The game, typically played during the first several months of the second semester, often involves several calls to police and has the potential to end in tragedy.
The game involves teams of students who are assigned “targets” whom they have to “assassinate” using toy Nerf type guns that fire foam darts. The last person “alive” is the winner, who collects the large sum of cash entry fees.
The collection and custody of this money can create liability for the game organizer as participants often make accusations of mishandling of funds. There are many specific rules in the game; some define the type of weapon that can be used, others regulate times and locations for game play, and so on.
Unfortunately, our youth are engaging in behavior that could have dire consequences. We want parents, students and participants to be aware of the pitfalls and potential consequences of taking part in this game. A major concern for parents, school staff and police is that the thrill of the game often overrides good judgement. Participants do not think about how their behavior may be viewed by community members who see individuals with potentially dangerous weapons, often chasing others on foot or in vehicles, and surprising their “targets” in public places.
When viewed through a non-participant’s eyes, these behaviors look as though an actual threatening or violent event is unfolding. These “assassinations” often prompt multiple calls to police who respond to what they believe is a violent incident in progress. Not only does this consume significant time and resources of emergency personnel, but it also jeopardizes the safety of our community when actual threats cannot be addressed in a timely manner. Furthermore, non-participants can feel frightened or threatened because they are not aware a game is being played. When a frightened or threatened community member feels they need to protect his or her family, a violent response to a player is quite possible.
This game is not sanctioned, supported, or approved by the Pleasanton Unified School District.

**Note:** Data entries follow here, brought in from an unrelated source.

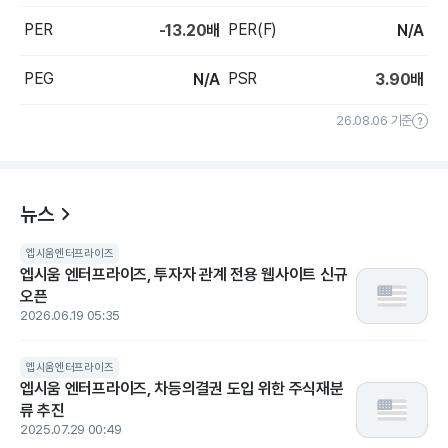
PER
PER(F)
-13.20
배
N/A
PEG
PSR
N/A
3.90
배
26.08.06 기준
뉴스
엡시움엔터프라이즈
엡시움 엔터프라이즈, 투자자 관계 전용 웹사이트 신규
오픈
2026.06.19 05:35
엡시움엔터프라이즈
엡시움 엔터프라이즈, 차등의결권 도입 위한 주식재분
류 추진
2025.07.29 00:49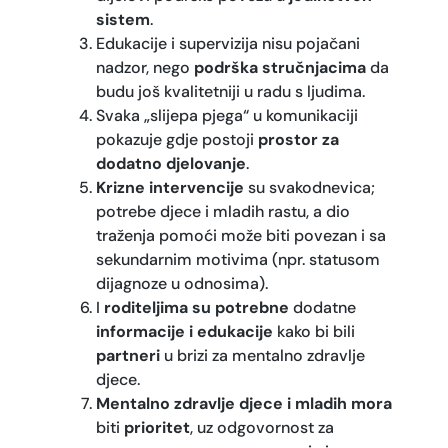
sistem
.
Edukacije i supervizija nisu pojačani
nadzor, nego
podrška stručnjacima
da
budu još kvalitetniji u radu s ljudima.
Svaka „slijepa pjega“ u komunikaciji
pokazuje gdje postoji
prostor za
dodatno djelovanje
.
Krizne intervencije
su svakodnevica;
potrebe djece i mladih rastu, a dio
traženja pomoći može biti povezan i sa
sekundarnim motivima (npr. statusom
dijagnoze u odnosima).
I
roditeljima su potrebne
dodatne
informacije i edukacije
kako bi bili
partneri
u brizi za mentalno zdravlje
djece.
Mentalno zdravlje djece i mladih mora
biti
prioritet
, uz odgovornost za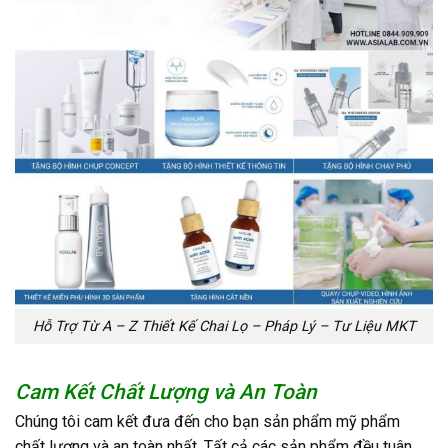
Hỗ Trợ Từ A – Z Thiết Kế Chai Lọ – Pháp Lý – Tư Liệu MKT
Cam Kết Chất Lượng và An Toàn
Chúng tôi cam kết đưa đến cho bạn sản phẩm mỹ phẩm
chất lượng và an toàn nhất. Tất cả các sản phẩm đều tuân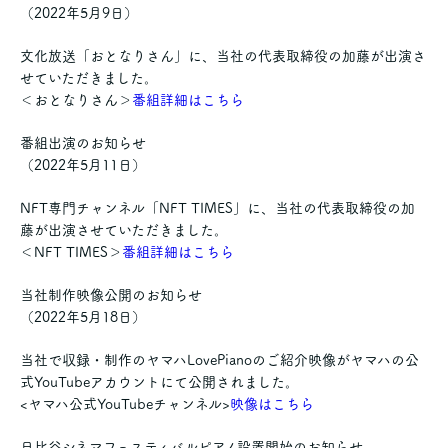
（2022年5月9日）
文化放送「おとなりさん」に、当社の代表取締役の加藤が出演さ
せていただきました。
＜おとなりさん＞
番組詳細はこちら
番組出演のお知らせ
（2022年5月11日）
NFT専門チャンネル「NFT TIMES」に、当社の代表取締役の加
藤が出演させていただきました。
＜NFT TIMES＞
番組詳細はこちら
当社制作映像公開のお知らせ
（2022年5月18日）
当社で収録・制作のヤマハLovePianoのご紹介映像がヤマハの公
式YouTubeアカウントにて公開されました。
<ヤマハ公式YouTubeチャンネル>
映像はこちら
日比谷シネマフェスティバルピアノ設置開始のお知らせ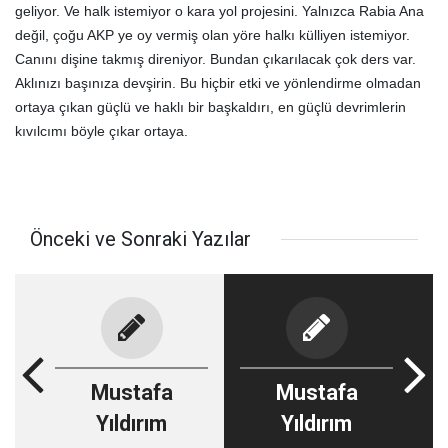
geliyor. Ve halk istemiyor o kara yol projesini. Yalnızca Rabia Ana
değil, çoğu AKP ye oy vermiş olan yöre halkı külliyen istemiyor.
Canını dişine takmış direniyor. Bundan çıkarılacak çok ders var.
Aklınızı başınıza devşirin. Bu hiçbir etki ve yönlendirme olmadan
ortaya çıkan güçlü ve haklı bir başkaldırı, en güçlü devrimlerin
kıvılcımı böyle çıkar ortaya.
Önceki ve Sonraki Yazılar
Mustafa
Mustafa
Yıldırım
Yıldırım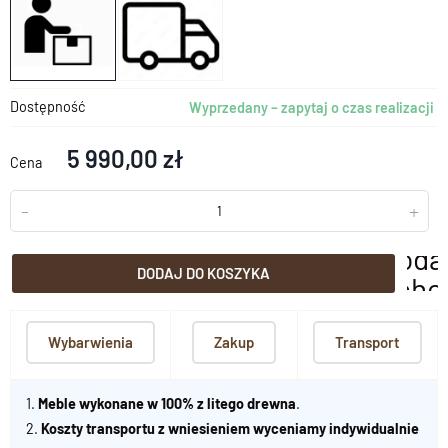
Dostępność
Wyprzedany – zapytaj o czas realizacji
5 990,00 zł
Cena
-
+
doda
DODAJ DO KOSZYKA
scho
Wybarwienia
Zakup
Transport
1.
Meble wykonane w 100% z litego drewna
.
2.
Koszty transportu z wniesieniem wyceniamy indywidualnie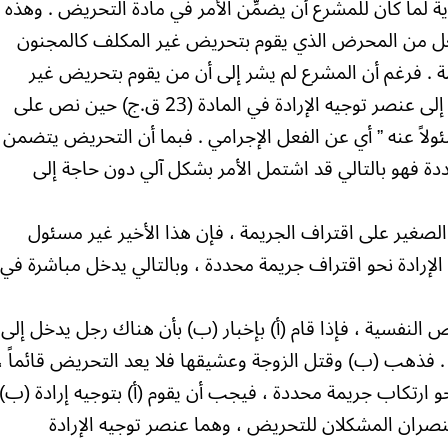
ية لما كان للمشرع أن يضمِّن الأمر في مادة التحريض . وهذه
جعل من المحرض الذي يقوم بتحريض غير المكلف كالمجنون
ة . فرغم أن المشرع لم يشر إلى أن من يقوم بتحريض غير
المكلف يعد بمثابة فاعل أصلي إلا أنه أشار إلى عنصر توجيه الإرادة في المادة (23 ق.ج) حين نص على
لاً عنه ” أي عن الفعل الإجرامي . فبما أن التحريض يتضمن
دة فهو بالتالي قد اشتمل الأمر بشكل آلي دون حاجة إلى
 الصغير على اقتراف الجريمة ، فإن هذا الأخير غير مسئول
 الإرادة نحو اقتراف جريمة محددة ، وبالتالي يدخل مباشرة في
 النفسية ، فإذا قام (أ) بإخبار (ب) بأن هناك رجل يدخل إلى
 فذهب (ب) وقتل الزوجة وعشيقها فلا يعد التحريض قائماً ،
و ارتكاب جريمة محددة ، فيجب أن يقوم (أ) بتوجيه إرادة (ب)
عنصران المشكلان للتحريض ، وهما عنصر توجيه الإرادة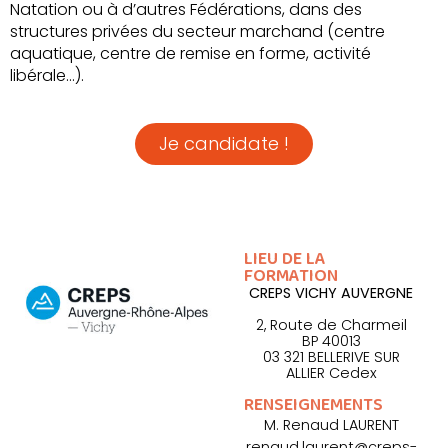
Natation ou à d’autres Fédérations, dans des
structures privées du secteur marchand (centre
aquatique, centre de remise en forme, activité
libérale…).
Je candidate !
Formation dispensée Dép.03
LIEU DE LA
FORMATION
CREPS VICHY AUVERGNE
2, Route de Charmeil
BP 40013
03 321 BELLERIVE SUR
ALLIER Cedex
RENSEIGNEMENTS
M. Renaud LAURENT
renaud.laurent@creps-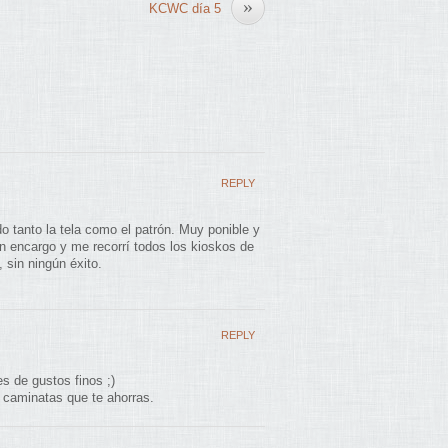
»
KCWC día 5
REPLY
o tanto la tela como el patrón. Muy ponible y
un encargo y me recorrí todos los kioskos de
 sin ningún éxito.
REPLY
s de gustos finos ;)
 caminatas que te ahorras.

The Pleasanton Police Department and school district are collectively concerned about the safety of our youth, so we are urging students to consider the potential ramifications of their behavior and to avoid playing this game.
Some examples of dangerous behavior among participants include:
1. Painting or disguising weapons to make them look more realistic
2. Reaching for concealed weapons in public places
3. Lying in wait behind bushes, trash cans, vehicles or fences
4. Accessing or hiding on the property of another, often late at night; waiting for a target while dressed
in all black or camouflaged clothing
5. Reckless driving to avoid being targeted or driving around “stalking” or “hunting” targets
6. Jumping out of moving vehicles to attack or flee from other participants
7. Conducting a “drive by” shooting of a target in a parking lot or public street
Students can face serious disciplinary action if any weapons, including imitation guns, are brought to school or if the game is being played on campus. To the parents of participants and high school-aged children: please have a serious and candid conversation with your children about the very real dangers of this behavior. To participants: please recognize that the only people who know this is a game are those directly involved; others who see your behavior likely believe a real threatening situation is unfolding. Do not assume your “target” has educated their family about their participation in the assassin game.
The Pleasanton Police Department along with the Pleasanton Unified School District hope that deterring participation in the “Assassin” game prevents unnecessary tragedy in the community.